When Erica Johnson Debeljak told friends and family that she was getting married and moving to live near her fiancé’s family, she didn’t receive the hugs and cries of joy that most newly engaged women expect. What followed instead was a moment of stunned silence – succeeded by horrified questions and dire predictions.
“Isn’t there a war going on over there?” and “You will have to don the chador, no?” she was asked. And, perhaps most chillingly, your husband-to-be, she was told (by someone in position to know), “will never lift a finger.”
As a reader I must confess that I, too, expected nothing short of doom when I picked up Forbidden Bread, Debeljak’s jaunty, engaging memoir about her courtship and marriage. After all, this is the story of “a New York woman, a financial analyst, who against her own judgment and the judgment of pretty much everybody else that she knows, marries the most flagrant womanizer she’s ever met, a poet of all crazy things, and moves to his tiny new country halfway across the world” – Slovenia.
And yet, Debeljak points out, “Sometimes ... miracles happen.”
Debeljak’s last name was Johnson the night in 1991 when she met Aleš at a party in Manhattan. He was a student in the US, but preparing to return to his homeland, the freshly minted country of Slovenia (formerly the northernmost province of Yugoslavia). Debeljak was thrilled by Aleš’s foreignness.
He, meanwhile, snubbed her to pursue other women.
They did, however, finally meet up for dinner one night a few weeks later. But as they ate he quoted a Slovenian proverb, dismissing any attraction between them as the mere thrill of “forbidden bread.” They did, Debeljak admits, seem a comic mismatch of stereotypes: “he the poor and noble son of socialism, and me the pampered daughter of capitalism.”
By all rights, their romance should have ended there. Soon, Aleš went home to Slovenia, breaking up with her at least four times along the way. Somehow, however, she couldn’t let go. And every time she was about to, something seemed to push the unlikely love affair back on track.
The next year, Debeljak took the plunge and married Aleš, propagandizing wildly to family and friends as she went. Slovenia has “an amazingly egalitarian system,” she insisted. It has “kept everything that is good from socialism and gotten rid of all the rest.”
When her side showed up for the wedding in Ljubljana, the country’s capital city and her new home, she made sure that they saw the charming baroque and medieval city center, and not the “poured slabs of gray concrete with the occasional window hacked out of them” that constituted much of the rest.
The truth about her new home was that, “The weather was bad, the meat overcooked, the toilet paper came in rough little squares.” Cabbage patches lined the edges of the still-agrarian metropolis and the smell of manure lingered in the air. Slovenians, it seemed to her, smoked incessantly and glared unsmilingly at foreigners.

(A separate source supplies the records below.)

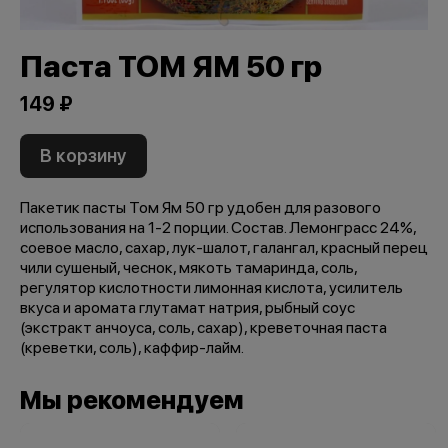
Паста ТОМ ЯМ 50 гр
149 ₽
В корзину
Пакетик пасты Том Ям 50 гр удобен для разового
использования на 1-2 порции. Состав. Лемонграсс 24%,
соевое масло, сахар, лук-шалот, галангал, красный перец
чили сушеный, чеснок, мякоть тамаринда, соль,
регулятор кислотности лимонная кислота, усилитель
вкуса и аромата глутамат натрия, рыбный соус
(экстракт анчоуса, соль, сахар), креветочная паста
(креветки, соль), каффир-лайм.
Мы рекомендуем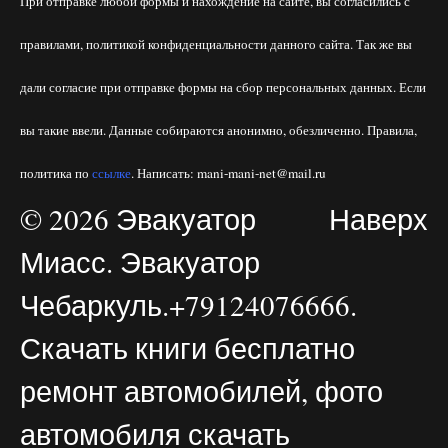
При отправке любой формы и нахождение на сайте, вы согласились с
правилами, политикой конфиденциальности данного сайта. Так же вы
дали согласие при отправке формы на сбор персональных данных. Если
вы такие ввели. Данные собираются анонимно, обезличенно. Правила,
политика по
ссылке
. Написать: mani-mani-net@mail.ru
© 2026 Эвакуатор
Наверх
Миасс. Эвакуатор
Чебаркуль.+79124076666.
Скачать книги бесплатно
ремонт автомобилей, фото
автомобиля скачать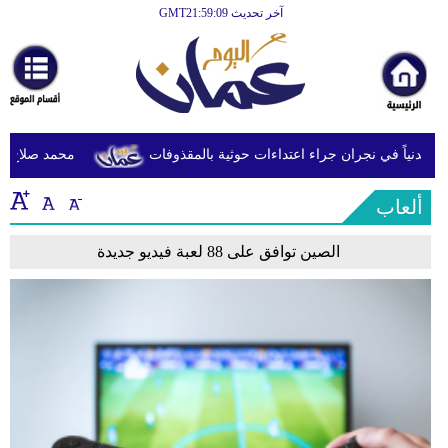
آخر تحديث GMT21:59:09
الرئيسية
أخبارعاجلة
رياضة
ثقافة
محمد صلاح يصل 
إقتصاد
ألعاب
فن
الصين توافق على 88 لعبة فيديو جديدة
وموسيقى
أزياء
صحة
وتغذية
سياحة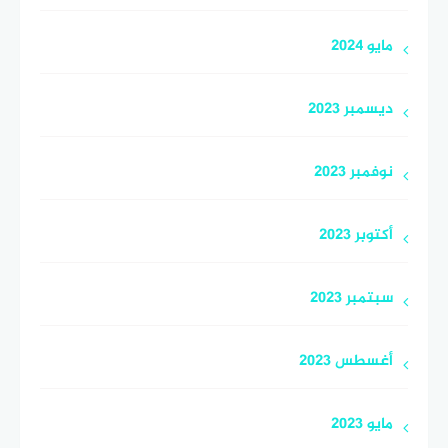
مايو 2024
ديسمبر 2023
نوفمبر 2023
أكتوبر 2023
سبتمبر 2023
أغسطس 2023
مايو 2023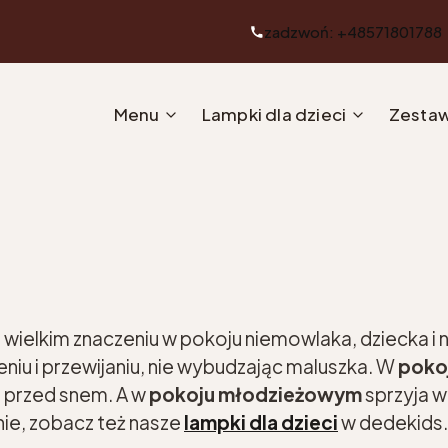
zadzwoń: +48571801788
Menu
Lampki dla dzieci
Zestaw
 wielkim znaczeniu w pokoju niemowlaka, dziecka i 
iu i przewijaniu, nie wybudzając maluszka. W
poko
 przed snem. A w
pokoju młodzieżowym
sprzyja w
nie, zobacz też nasze
lampki dla dzieci
w dedekids.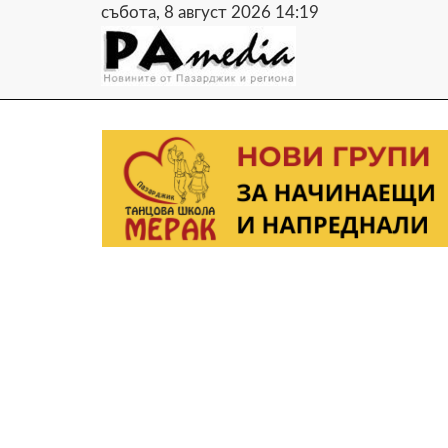
събота, 8 август 2026 14:19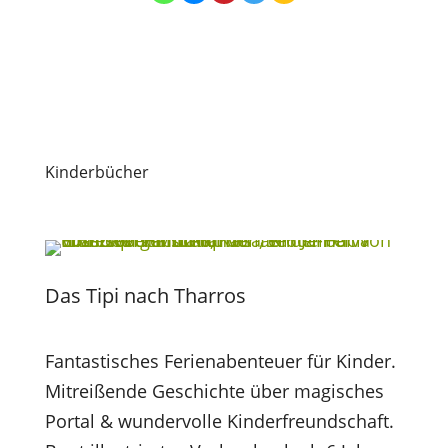
Kinderbücher
Das Tipi nach Tharros
Fantastisches Ferienabenteuer für Kinder.
Mitreißende Geschichte über magisches
Portal & wundervolle Kinderfreundschaft.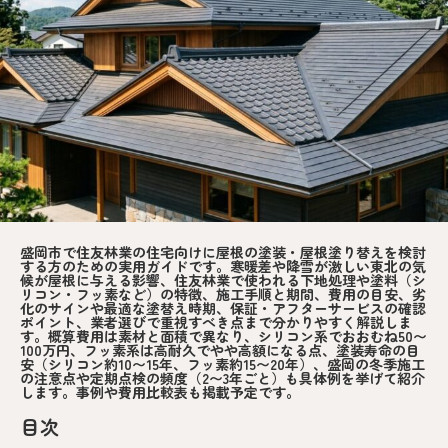
盛岡市で住友林業の住宅向けに屋根の塗装・屋根塗り替えを検討
する方のための実用ガイドです。寒暖差や降雪が激しい東北の気
候が屋根に与える影響、住友林業で使われる下地処理や塗料（シ
リコン・フッ素など）の特徴、施工手順と期間、費用の目安、劣
化のサインや最適な塗替え時期、保証・アフターサービスの確認
ポイント、業者選びで重視すべき点まで分かりやすく解説しま
す。概算費用は素材と面積で異なり、シリコン系でおおむね50〜
100万円、フッ素系は高耐久でやや高額になる点、塗装寿命の目
安（シリコン約10〜15年、フッ素約15〜20年）、盛岡の冬季施工
の注意点や定期点検の頻度（2〜3年ごと）も具体例を挙げて紹介
します。事例や費用比較表も掲載予定です。
目次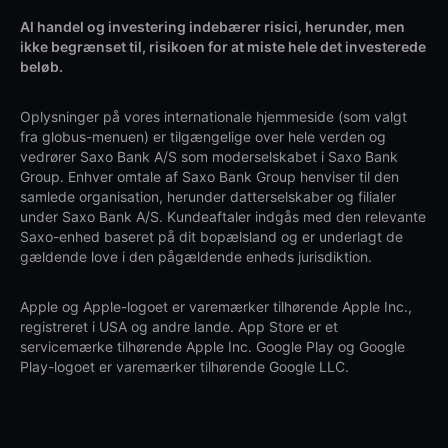
Al handel og investering indebærer risici, herunder, men
ikke begrænset til, risikoen for at miste hele det investerede
beløb.
Oplysninger på vores internationale hjemmeside (som valgt
fra globus-menuen) er tilgængelige over hele verden og
vedrører Saxo Bank A/S som moderselskabet i Saxo Bank
Group. Enhver omtale af Saxo Bank Group henviser til den
samlede organisation, herunder datterselskaber og filialer
under Saxo Bank A/S. Kundeaftaler indgås med den relevante
Saxo-enhed baseret på dit bopælsland og er underlagt de
gældende love i den pågældende enheds jurisdiktion.
Apple og Apple-logoet er varemærker tilhørende Apple Inc.,
registreret i USA og andre lande. App Store er et
servicemærke tilhørende Apple Inc. Google Play og Google
Play-logoet er varemærker tilhørende Google LLC.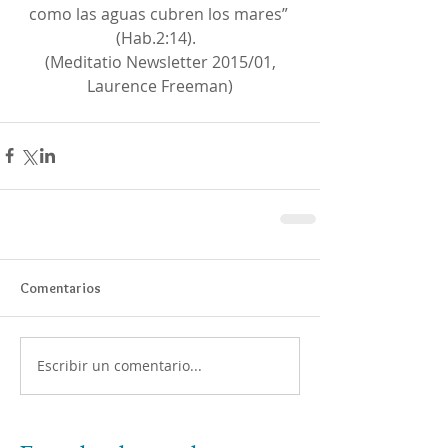
como las aguas cubren los mares” 
(Hab.2:14).  
 (Meditatio Newsletter 2015/01, 
Laurence Freeman)
Comentarios
Escribir un comentario...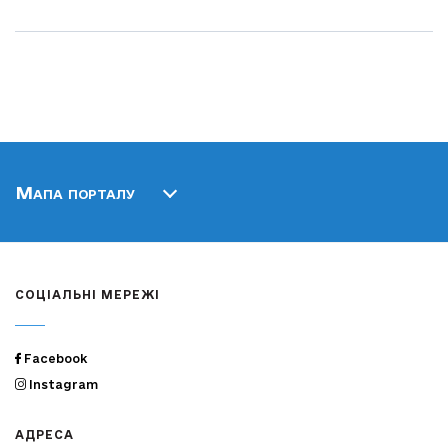
Мапа порталу
СОЦІАЛЬНІ МЕРЕЖІ
Facebook
Instagram
АДРЕСА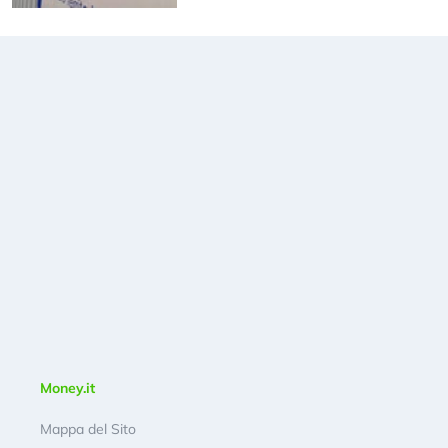
Money.it
Mappa del Sito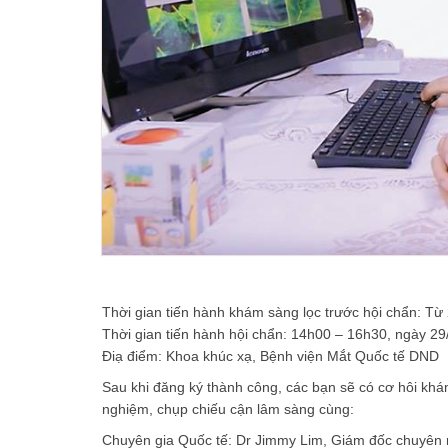
Thời gian tiến hành khám sàng lọc trước hội chẩn: Từ
Thời gian tiến hành hội chẩn: 14h00 – 16h30, ngày 29
Điạ điểm: Khoa khúc xạ, Bệnh viện Mắt Quốc tế DND
Sau khi đăng ký thành công, các bạn sẽ có cơ hôi kh
nghiệm, chụp chiếu cận lâm sàng cùng:
Chuyên gia Quốc tế: Dr Jimmy Lim, Giám đốc chuyên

In addition, while the friend who imagined she’d be donning the chador was wildly off base, the ones who worried about war were not. The siege of Sarajevo was under way and, among other things, Debeljak had to worry about the sound of gunfire interrupting her wedding vows.
And yet, somehow Debeljak embraces each challenge as an adventure. She plunges into study of the complex language (accepting her language teacher’s mantra, “Never ask why”), charms her new in-laws, and manages to eke out a reasonable social life in a country whose entire population is less than that of Brooklyn.
“Forbidden Bread” is a sunny, can-do look at intense culture shock. Debeljak makes a humorous, self-effacing guide to her own story and the only complaint I have is that I wish she’d told us more.
Was it all really so breezy and bright? Or does Debeljak simply shorthand to prevent her tale from bogging down in a more complex accounting of events, especially when it comes to family ties and relationships?
Although the book’s narrative is generally more entertaining than poignant, there are moments when Debeljak does bring the reader face to face with the jolting sense of exile she sometimes felt.
One of my favorite scenes is the time when Debeljak, now pregnant, tells her husband’s family that she will not be diapering the baby Slovenian-style – na široko – which means swathed in three separate layers of diapers. (Traditional Slovenian belief holds that multi-tiered diapering is the only way to ensure that a baby’s legs will grow straight.)
Tolerant of her foreignness up until then, her in-laws finally rebel, reacting with the same kind of stunned shock her US friends and families displayed when she told them she was moving to Slovenia. Her mother-in-law bursts into tears.
Debeljak is suddenly brought face to face with her absolute aloneness. “I am going against a whole country,” she realizes. “Whatever meager knowledge of these matters I brought with me from America seems pretty unreal right now, intangible in the face of the monolithic and concrete opinion that surrounds me.”
In the end, she diapers the baby na široko.
The book closes with a few words from Debeljak on the rapid changes she has seen in Slovenia since her wedding – again, shorthand for a much larger story.
I hope someday she gives us a sequel.
Marjorie Kehe is the Monitor’s book editor.